22. As per discharge card (Ex.213) submitted by the appellant, he remained hospitalized from 26.11.1999 to 04.12.1999 for nine days. 23. Learned Tribunal has awarded Rs.2,00,000/- for expenses relating to treatment on the basis of bill, hence, there is no ground to enhance money in this head. 24. On the basis of above discussion and evidence available on record, claimant is entitled for compensation in the manner enumerated below:- Loss of income Rs.5000 X 12 X 20/100 = Rs. 12000/- 12,000X16 = 1,92,000/- Rs. 1,92,000/- Expenses relating to treatment as assessed by Tribunal Rs. 2,00,000/- Transportation Rs. 10,000/- Nourishing Diet Rs. 5,000/- Attendants and misc. expenses Rs. 10,000/- Loss of earnings during the period of treatment Rs. 10,000/- Compensation for pain and suffering Rs. 10,000/- Total compensation awardable Rs. 4,37,000/- Less amount awarded by the Tribunal Rs. 2,85,000/- Enhanced amount of compensation Rs. 1,52,000/- 25. In view of the above, the appellant-claimant would be entitled to get a further sum of Rs. 1,52,000/-, which shall carry interest @ 6% per annum from the date of filing claim petition. 26. Consequently, the appeal is partly allowed.
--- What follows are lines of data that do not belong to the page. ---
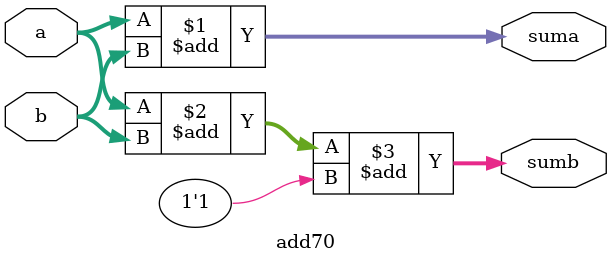
<source format=v>
module mpadderD (
  input wire clk,
  input wire reset,
  input wire subtract,
  input wire [1029:0] in_a,     //1030bits
  input wire [1029:0] in_b,     //1030bits
  output wire [1030:0] result,   //1031bits
  output wire [27:0] prediction
);

    wire [1029:0] MuxB = (subtract) ? ~in_b : in_b;
    wire [1030:0] Sum;
    
    
    wire [1030:0] sumA;
    wire [1030:64] sumB;
    
    wire [14:0] carryA;
    wire [14:1] carryB;
    
    wire carry1;
    wire carry2;
    wire carry3;
    wire carry4;
    wire carry5;
    wire carry6;
    wire carry7;
    wire carry8;
    wire carry9;
    wire carry10;
    wire carry11;
    wire carry12;
    wire carry13;
    wire carry14;
    wire carry15;
    
  assign prediction = sumA[27:0];
  assign {carryA[0],sumA[63:0]} = in_a[63:0] + MuxB[63:0] + subtract;   
  //assign {carryB[0],sumB[63:0]} = 65'b0;
  add64 A2(in_a[127:64], MuxB[127:64],sumA[127:64], carryA[1], sumB[127:64], carryB[1]);
  add64 A3(in_a[191:128], MuxB[191:128],sumA[191:128], carryA[2], sumB[191:128], carryB[2]);
  add64 A4(in_a[255:192], MuxB[255:192],sumA[255:192], carryA[3], sumB[255:192], carryB[3]);
  add64 A5(in_a[319:256], MuxB[319:256],sumA[319:256], carryA[4], sumB[319:256], carryB[4]);
  add64 A6(in_a[383:320], MuxB[383:320],sumA[383:320], carryA[5], sumB[383:320], carryB[5]);
  add64 A7(in_a[447:384], MuxB[447:384],sumA[447:384], carryA[6], sumB[447:384], carryB[6]);
  add64 A8(in_a[511:448], MuxB[511:448],sumA[511:448], carryA[7], sumB[511:448], carryB[7]);
  add64 A9(in_a[575:512], MuxB[575:512],sumA[575:512], carryA[8], sumB[575:512], carryB[8]);
  add64 A10(in_a[639:576], MuxB[639:576],sumA[639:576], carryA[9], sumB[639:576], carryB[9]);
  add64 A11(in_a[703:640], MuxB[703:640],sumA[703:640], carryA[10], sumB[703:640], carryB[10]);
  add64 A12(in_a[767:704], MuxB[767:704],sumA[767:704], carryA[11], sumB[767:704], carryB[11]);
  add64 A13(in_a[831:768], MuxB[831:768],sumA[831:768], carryA[12], sumB[831:768], carryB[12]);
  add64 A14(in_a[895:832], MuxB[895:832],sumA[895:832], carryA[13], sumB[895:832], carryB[13]);
  add64 A15(in_a[959:896], MuxB[959:896],sumA[959:896], carryA[14], sumB[959:896], carryB[14]);
  add70 A16(in_a[1029:960], MuxB[1029:960],sumA[1030:960], sumB[1030:960]);
  

    


  reg [1030:0] regA;
  reg [1030:64] regB;
  reg [14:0] regcA;
  reg [14:1] regcB;
  reg sub;
  always @(posedge clk) 
  begin
    if (reset) begin
        regA <= 1031'b0;
        regB <= 1031'b0;
        regcA <= 15'b0;
        regcB <= 15'b0;
        sub <= 1'b0;
    end else begin
        regA <= sumA;
        regB <= sumB;
        regcA <= carryA;
        regcB <= carryB;
        sub <= subtract;
    end
  end  
  
    assign carry1 = regcA[0];
    assign carry2 = carry1? regcB[1]: regcA[1];
    assign carry3 = carry2? regcB[2]: regcA[2];
    assign carry4 = carry3? regcB[3]: regcA[3];
    assign carry5 = carry4? regcB[4]: regcA[4];
    assign carry6 = carry5? regcB[5]: regcA[5];
    assign carry7 = carry6? regcB[6]: regcA[6];
    assign carry8 = carry7? regcB[7]: regcA[7];
    assign carry9 = carry8? regcB[8]: regcA[8];
    assign carry10 = carry9? regcB[9]: regcA[9];
    assign carry11 = carry10? regcB[10]: regcA[10];
    assign carry12 = carry11? regcB[11]: regcA[11];
    assign carry13 = carry12? regcB[12]: regcA[12];
    assign carry14 = carry13? regcB[13]: regcA[13];
    assign carry15 = carry14? regcB[14]: regcA[14];
  
    assign Sum[63:0] = regA[63:0];
    assign Sum[127:64] = carry1? regB[127:64]: regA[127:64];
    assign Sum[191:128] = carry2? regB[191:128]: regA[191:128];
    assign Sum[255:192] = carry3? regB[255:192]: regA[255:192];
    assign Sum[319:256] = carry4? regB[319:256]: regA[319:256];
    assign Sum[383:320] = carry5? regB[383:320]: regA[383:320];
    assign Sum[447:384] = carry6? regB[447:384]: regA[447:384];
    assign Sum[511:448] = carry7? regB[511:448]: regA[511:448];
    assign Sum[575:512] = carry8? regB[575:512]: regA[575:512];
    assign Sum[639:576] = carry9? regB[639:576]: regA[639:576];
    assign Sum[703:640] = carry10? regB[703:640]: regA[703:640];
    assign Sum[767:704] = carry11? regB[767:704]: regA[767:704];
    assign Sum[831:768] = carry12? regB[831:768]: regA[831:768];
    assign Sum[895:832] = carry13? regB[895:832]: regA[895:832];
    assign Sum[959:896] = carry14? regB[959:896]: regA[959:896];
    assign Sum[1030:960] = carry15? regB[1030:960]: regA[1030:960];
  

  wire carry_out = sub ^ Sum[1030];
  assign result = {carry_out, Sum[1029:0]};


endmodule

module add64(
    input wire [63:0] a,
    input wire [63:0] b,
    output wire [63:0] suma,
    output wire carrya,
    output wire [63:0] sumb,
    output wire carryb
    );
    
    assign {carrya, suma} = a+b;
    assign {carryb, sumb} = a+b+1'b1;
    
    
endmodule

module add70(
    input wire [69:0] a,
    input wire [69:0] b,
    output wire [70:0] suma,
    output wire [70:0] sumb
    );
    
    assign suma= a+b;
    assign sumb = a+b+1'b1;
    
    
endmodule

</source>
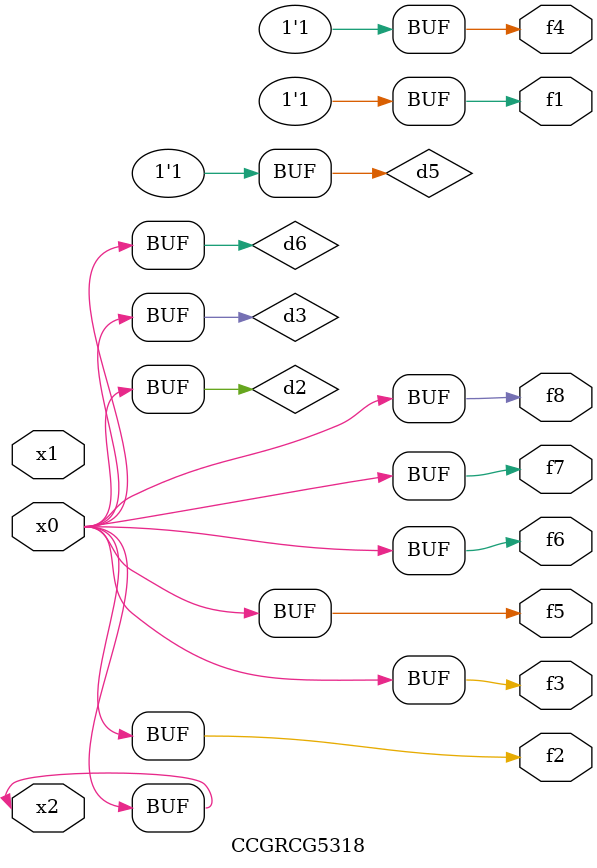
<source format=v>
module CCGRCG5318(
	input x0, x1, x2,
	output f1, f2, f3, f4, f5, f6, f7, f8
);

	wire d1, d2, d3, d4, d5, d6;

	xnor (d1, x2);
	buf (d2, x0, x2);
	and (d3, x0);
	xnor (d4, x1, x2);
	nand (d5, d1, d3);
	buf (d6, d2, d3);
	assign f1 = d5;
	assign f2 = d6;
	assign f3 = d6;
	assign f4 = d5;
	assign f5 = d6;
	assign f6 = d6;
	assign f7 = d6;
	assign f8 = d6;
endmodule

</source>
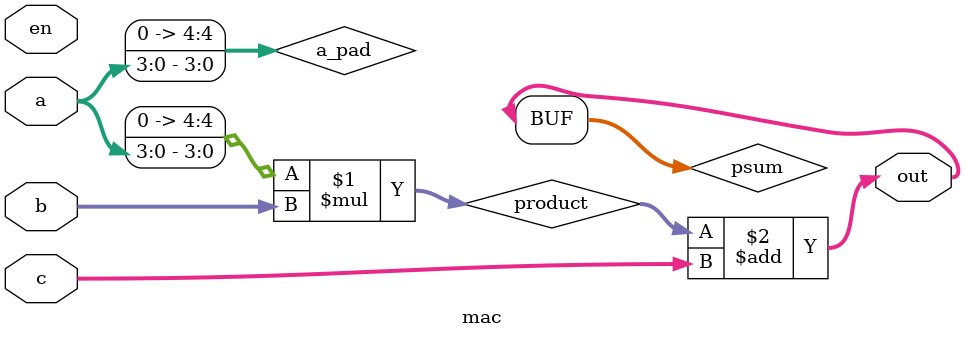
<source format=v>
module mac (out, a, b, c, en);

parameter bw = 4;
parameter psum_bw = 16;
 
input en;
output signed [psum_bw-1:0] out;
input signed  [bw-1:0] a;  // activation
input signed  [bw-1:0] b;  // weight
input signed  [psum_bw-1:0] c;


wire signed [2*bw:0] product;
wire signed [psum_bw-1:0] psum;
wire signed [bw:0]   a_pad;

assign a_pad = {1'b0, a}; // force to be unsigned number
assign product = a_pad * b;

assign psum = product + c;
assign out = psum;

endmodule
</source>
The award dated 01.10.2002 is modified to the extent that the claimant would be entitled to a compensation of Rs.4,37,000/- instead of Rs.2,85,000/- as awarded by the Tribunal. On the enhanced amount of compensation, looking to the present rate of interest, as per the present guidelines of RBI, the appellant-claimant is also entitled to get interest @6% per annum. The enhanced compensation amount shall be paid in the saving bank account of the appellant through the Tribunal within one month from the date of this judgment.